(Beginning of DATA FOR REVIEW)

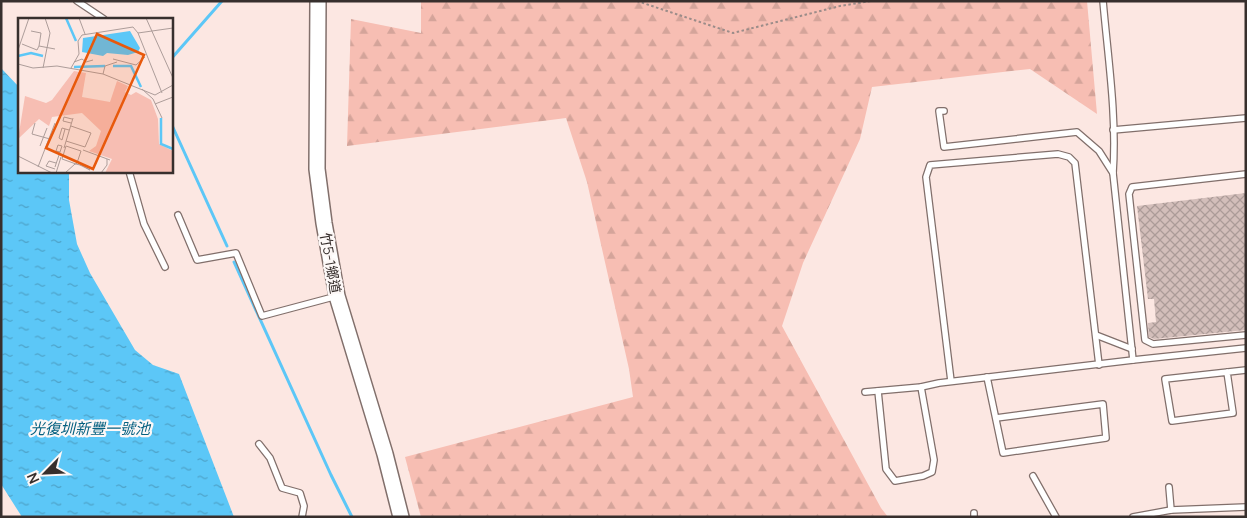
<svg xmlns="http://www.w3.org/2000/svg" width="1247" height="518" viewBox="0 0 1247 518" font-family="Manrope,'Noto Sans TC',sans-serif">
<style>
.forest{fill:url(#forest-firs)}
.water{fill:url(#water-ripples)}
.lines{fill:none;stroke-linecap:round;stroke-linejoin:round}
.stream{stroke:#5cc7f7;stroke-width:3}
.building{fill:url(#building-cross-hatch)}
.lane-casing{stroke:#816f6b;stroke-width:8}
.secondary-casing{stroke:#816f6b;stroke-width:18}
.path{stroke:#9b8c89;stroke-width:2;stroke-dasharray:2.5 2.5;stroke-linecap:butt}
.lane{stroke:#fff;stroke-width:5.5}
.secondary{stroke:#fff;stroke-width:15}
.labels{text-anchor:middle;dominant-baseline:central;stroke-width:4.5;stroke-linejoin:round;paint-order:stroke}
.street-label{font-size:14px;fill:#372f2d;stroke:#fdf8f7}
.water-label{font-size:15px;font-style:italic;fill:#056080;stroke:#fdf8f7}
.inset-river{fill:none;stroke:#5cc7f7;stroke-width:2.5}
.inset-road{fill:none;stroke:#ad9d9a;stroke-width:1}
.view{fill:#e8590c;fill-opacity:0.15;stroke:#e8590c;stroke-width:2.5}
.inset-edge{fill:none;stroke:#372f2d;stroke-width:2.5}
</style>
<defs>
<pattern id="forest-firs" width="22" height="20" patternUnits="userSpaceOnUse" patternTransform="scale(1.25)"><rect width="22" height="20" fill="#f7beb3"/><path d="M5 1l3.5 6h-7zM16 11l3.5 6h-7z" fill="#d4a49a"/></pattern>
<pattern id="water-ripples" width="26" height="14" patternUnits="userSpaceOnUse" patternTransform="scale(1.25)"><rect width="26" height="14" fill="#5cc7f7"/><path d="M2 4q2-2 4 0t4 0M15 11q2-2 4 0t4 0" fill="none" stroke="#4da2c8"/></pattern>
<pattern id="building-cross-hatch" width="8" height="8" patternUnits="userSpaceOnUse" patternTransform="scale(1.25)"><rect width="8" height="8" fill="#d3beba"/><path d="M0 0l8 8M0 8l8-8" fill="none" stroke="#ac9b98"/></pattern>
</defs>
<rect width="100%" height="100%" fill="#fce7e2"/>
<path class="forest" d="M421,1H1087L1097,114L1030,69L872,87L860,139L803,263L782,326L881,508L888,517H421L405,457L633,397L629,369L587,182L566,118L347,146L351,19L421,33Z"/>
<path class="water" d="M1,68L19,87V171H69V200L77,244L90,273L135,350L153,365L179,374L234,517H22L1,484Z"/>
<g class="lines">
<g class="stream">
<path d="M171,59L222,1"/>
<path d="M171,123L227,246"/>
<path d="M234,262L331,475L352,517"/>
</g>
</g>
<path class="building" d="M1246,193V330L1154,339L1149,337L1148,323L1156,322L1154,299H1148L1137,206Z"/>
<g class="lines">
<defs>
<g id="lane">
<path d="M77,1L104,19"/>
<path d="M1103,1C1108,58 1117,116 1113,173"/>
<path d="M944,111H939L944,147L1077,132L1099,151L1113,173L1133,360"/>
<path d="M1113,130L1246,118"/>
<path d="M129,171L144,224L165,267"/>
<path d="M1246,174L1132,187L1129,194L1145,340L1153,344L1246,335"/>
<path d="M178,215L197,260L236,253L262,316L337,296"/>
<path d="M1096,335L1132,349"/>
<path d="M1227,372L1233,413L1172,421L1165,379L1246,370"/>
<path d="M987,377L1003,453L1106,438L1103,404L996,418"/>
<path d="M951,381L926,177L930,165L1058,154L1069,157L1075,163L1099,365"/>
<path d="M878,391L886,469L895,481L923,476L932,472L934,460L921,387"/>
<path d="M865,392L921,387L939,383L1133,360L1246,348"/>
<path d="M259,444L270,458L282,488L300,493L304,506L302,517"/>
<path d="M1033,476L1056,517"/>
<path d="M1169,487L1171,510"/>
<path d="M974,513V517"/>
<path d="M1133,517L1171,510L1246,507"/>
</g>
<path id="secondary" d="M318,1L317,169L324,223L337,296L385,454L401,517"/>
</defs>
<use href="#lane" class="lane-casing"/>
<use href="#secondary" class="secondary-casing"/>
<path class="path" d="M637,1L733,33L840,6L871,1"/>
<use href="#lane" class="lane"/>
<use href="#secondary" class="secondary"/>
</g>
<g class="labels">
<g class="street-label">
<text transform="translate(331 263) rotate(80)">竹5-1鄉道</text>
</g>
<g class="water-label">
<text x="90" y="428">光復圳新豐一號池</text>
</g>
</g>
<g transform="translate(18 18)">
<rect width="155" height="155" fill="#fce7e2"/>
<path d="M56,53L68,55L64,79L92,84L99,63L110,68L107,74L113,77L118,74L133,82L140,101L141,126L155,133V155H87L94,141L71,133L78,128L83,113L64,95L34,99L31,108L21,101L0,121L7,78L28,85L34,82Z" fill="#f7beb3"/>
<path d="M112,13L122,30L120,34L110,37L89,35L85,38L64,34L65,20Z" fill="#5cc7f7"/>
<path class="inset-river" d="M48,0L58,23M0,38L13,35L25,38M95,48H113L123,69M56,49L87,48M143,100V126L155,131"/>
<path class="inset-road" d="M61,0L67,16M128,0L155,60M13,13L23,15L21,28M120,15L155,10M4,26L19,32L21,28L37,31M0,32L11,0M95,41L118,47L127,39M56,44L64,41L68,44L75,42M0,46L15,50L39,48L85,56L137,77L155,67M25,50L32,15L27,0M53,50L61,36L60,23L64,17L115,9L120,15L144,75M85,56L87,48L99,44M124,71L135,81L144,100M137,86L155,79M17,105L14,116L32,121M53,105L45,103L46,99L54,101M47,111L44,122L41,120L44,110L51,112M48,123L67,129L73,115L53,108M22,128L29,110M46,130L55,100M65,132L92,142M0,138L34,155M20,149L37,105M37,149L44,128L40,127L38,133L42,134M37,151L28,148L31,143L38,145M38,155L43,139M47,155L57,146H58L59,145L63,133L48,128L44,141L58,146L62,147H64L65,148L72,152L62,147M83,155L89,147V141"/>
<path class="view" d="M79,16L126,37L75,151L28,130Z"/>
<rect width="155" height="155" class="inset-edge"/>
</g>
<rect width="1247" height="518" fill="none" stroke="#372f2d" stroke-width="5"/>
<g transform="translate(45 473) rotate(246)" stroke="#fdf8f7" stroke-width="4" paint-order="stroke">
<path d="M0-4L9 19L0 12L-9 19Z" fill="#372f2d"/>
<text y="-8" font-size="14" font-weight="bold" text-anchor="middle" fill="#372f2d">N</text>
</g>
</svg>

(End of DATA FOR REVIEW)

WHAT TO PRODUCE: Whenever a line in the records above contains the string "casing", copy that line.

SOLUTION FOR THIS TASK:
.lane-casing{stroke:#816f6b;stroke-width:8}
.secondary-casing{stroke:#816f6b;stroke-width:18}
<use href="#lane" class="lane-casing"/>
<use href="#secondary" class="secondary-casing"/>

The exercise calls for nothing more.